While accepting the apartheid bureaucracy, we also undertook to improve the race and gender balance in all appointments. This has created considerable tension. One cannot keep in place the old civil service made up by and large of male Afrikaner and simultaneously reform its composition. The solution has been to offer handsome retrenchment packages which have not only been a serious drain on our coffers, but have also had disastrous results in some departments, in particular the education, where huge state investments in highly trained teachers has been lost in one feat swoop.

Retrenchment has often meant that those with greater competence have been the first to go, leaving the bureaucracy in the hands of the less competent, both in terms of the old and new recruits. Gender equality has often meant more jobs for white women, black women benefiting little in the process.

Too much Government · Too large a gravy train

Civil society does not like too much government. Firstly, it is taxed to maintain it and secondly it feels too controlled by it. Our governmental structure is large, primarily because we have had to put in place, courts and commissions to ensure an adequate outreach of our new democracy. Three years is not sufficient to design, to appoint and to get new structures into action. Some of our commissions and statutory bodies have only very recently become operative, others are still in the process of being established. Delivery is thus not evident. In the meanwhile, expectations have been built up in civil society, and when these are not met, there is frustration and accusations of delayed delivery or non-delivery, and of gravy trains.

The other great responsibility we carry is that of reparations to the victims of apartheid. Both the truth Commission end the Land Claims Courts will become more and more involved in recommendations in this direction. Neither the volume of these demands nor the government's capacity to meet them have as yet been calculated.

Women in Government

We have one of the highest representation of women in parliament in the world and women are apparent at all levels of government; has this made a difference to the lives of women in civil society? Are they securer? Safer? Less dominated by men?
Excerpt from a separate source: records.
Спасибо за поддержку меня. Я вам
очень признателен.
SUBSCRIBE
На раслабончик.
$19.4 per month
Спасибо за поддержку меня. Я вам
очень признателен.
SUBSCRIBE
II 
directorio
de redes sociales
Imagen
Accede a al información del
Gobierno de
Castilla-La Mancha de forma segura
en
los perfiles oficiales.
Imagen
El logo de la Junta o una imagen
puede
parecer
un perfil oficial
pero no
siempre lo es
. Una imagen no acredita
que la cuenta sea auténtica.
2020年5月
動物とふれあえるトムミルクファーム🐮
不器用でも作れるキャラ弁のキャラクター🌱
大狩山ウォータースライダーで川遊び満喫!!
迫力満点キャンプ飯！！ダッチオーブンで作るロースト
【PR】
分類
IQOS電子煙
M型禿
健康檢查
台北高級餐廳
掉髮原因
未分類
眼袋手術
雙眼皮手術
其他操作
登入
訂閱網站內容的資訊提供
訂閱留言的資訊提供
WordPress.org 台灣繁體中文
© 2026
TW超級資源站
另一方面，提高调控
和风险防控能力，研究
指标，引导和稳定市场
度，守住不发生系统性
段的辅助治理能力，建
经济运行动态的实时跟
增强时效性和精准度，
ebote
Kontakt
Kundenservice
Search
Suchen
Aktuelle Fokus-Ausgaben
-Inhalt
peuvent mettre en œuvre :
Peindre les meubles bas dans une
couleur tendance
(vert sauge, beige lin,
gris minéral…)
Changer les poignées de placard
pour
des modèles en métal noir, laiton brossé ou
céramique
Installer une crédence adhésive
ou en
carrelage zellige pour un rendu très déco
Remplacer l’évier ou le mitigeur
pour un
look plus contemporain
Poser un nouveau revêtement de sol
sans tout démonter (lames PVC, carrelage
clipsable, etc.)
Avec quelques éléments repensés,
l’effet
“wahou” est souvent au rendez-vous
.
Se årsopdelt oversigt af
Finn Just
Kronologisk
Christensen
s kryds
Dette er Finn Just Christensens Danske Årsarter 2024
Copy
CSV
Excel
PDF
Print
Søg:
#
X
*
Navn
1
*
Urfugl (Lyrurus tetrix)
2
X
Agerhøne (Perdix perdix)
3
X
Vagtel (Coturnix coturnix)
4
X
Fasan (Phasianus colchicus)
More empowered?

We pledge our support to our parent body, the ANC and to the ANC Youth League. We will remain ever dedicated to the leadership so long as the leadership remains true to the principles of the ANC. We have a responsibility to the people, to civil society, and we pledge ourselves to fulfil that responsibility.

We have a mammoth task to accomplish in the 21st Century. We need resources to accomplish it. Though the women of our country constitute 53% of our population, they consume a very small proportion of the national budget and while the ANC is committed to gender equality, the ANCWL has never been allocated anything near the funds it needs. In the past, the ANC was run primarily on the voluntary efforts of members with no consideration for material payment. That time has passed. The ANC itself has introduced a culture of payment and administers a massive paid machinery. The League must be allocated an empowering budget.

Forward into the 21st Century!

Forward into the democracy we claim as our heritage!